## [Your task]
Using the listing below, return every line that includes "Материал".

## [Study material]
>>

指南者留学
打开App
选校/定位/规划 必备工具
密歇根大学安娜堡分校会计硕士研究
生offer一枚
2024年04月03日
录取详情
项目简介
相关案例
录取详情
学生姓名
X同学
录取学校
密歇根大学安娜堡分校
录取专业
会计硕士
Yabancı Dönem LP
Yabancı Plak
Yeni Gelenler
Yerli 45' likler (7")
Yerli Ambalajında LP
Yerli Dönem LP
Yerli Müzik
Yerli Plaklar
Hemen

<<
>>

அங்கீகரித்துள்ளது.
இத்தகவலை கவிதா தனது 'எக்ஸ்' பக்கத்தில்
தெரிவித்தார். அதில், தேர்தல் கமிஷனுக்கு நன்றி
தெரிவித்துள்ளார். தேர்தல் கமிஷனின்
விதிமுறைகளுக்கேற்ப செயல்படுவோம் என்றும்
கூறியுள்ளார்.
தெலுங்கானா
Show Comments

<<
>>

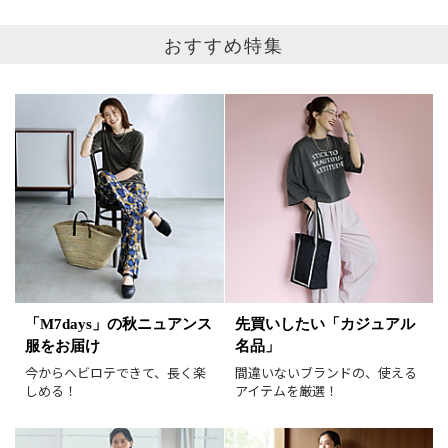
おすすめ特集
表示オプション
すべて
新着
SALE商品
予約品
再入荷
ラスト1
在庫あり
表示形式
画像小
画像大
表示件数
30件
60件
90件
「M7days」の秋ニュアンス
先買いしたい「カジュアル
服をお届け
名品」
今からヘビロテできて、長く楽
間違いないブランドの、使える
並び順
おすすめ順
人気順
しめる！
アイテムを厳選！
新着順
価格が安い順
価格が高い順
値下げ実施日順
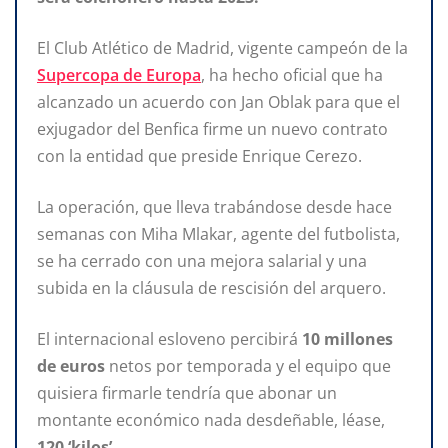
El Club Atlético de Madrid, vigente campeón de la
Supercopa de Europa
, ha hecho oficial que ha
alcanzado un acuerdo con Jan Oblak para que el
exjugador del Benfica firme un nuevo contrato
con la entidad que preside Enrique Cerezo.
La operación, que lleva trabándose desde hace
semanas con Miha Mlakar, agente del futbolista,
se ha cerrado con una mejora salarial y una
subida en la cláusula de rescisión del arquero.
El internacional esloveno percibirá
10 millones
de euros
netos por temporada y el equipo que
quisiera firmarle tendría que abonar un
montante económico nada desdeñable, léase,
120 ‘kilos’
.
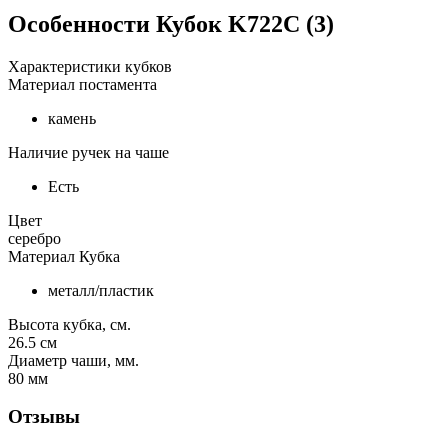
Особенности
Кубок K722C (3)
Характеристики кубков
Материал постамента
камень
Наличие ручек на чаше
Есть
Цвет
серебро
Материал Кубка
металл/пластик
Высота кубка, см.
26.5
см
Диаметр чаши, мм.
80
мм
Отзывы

<<

## [Solution to this task]
Материал постамента
Материал Кубка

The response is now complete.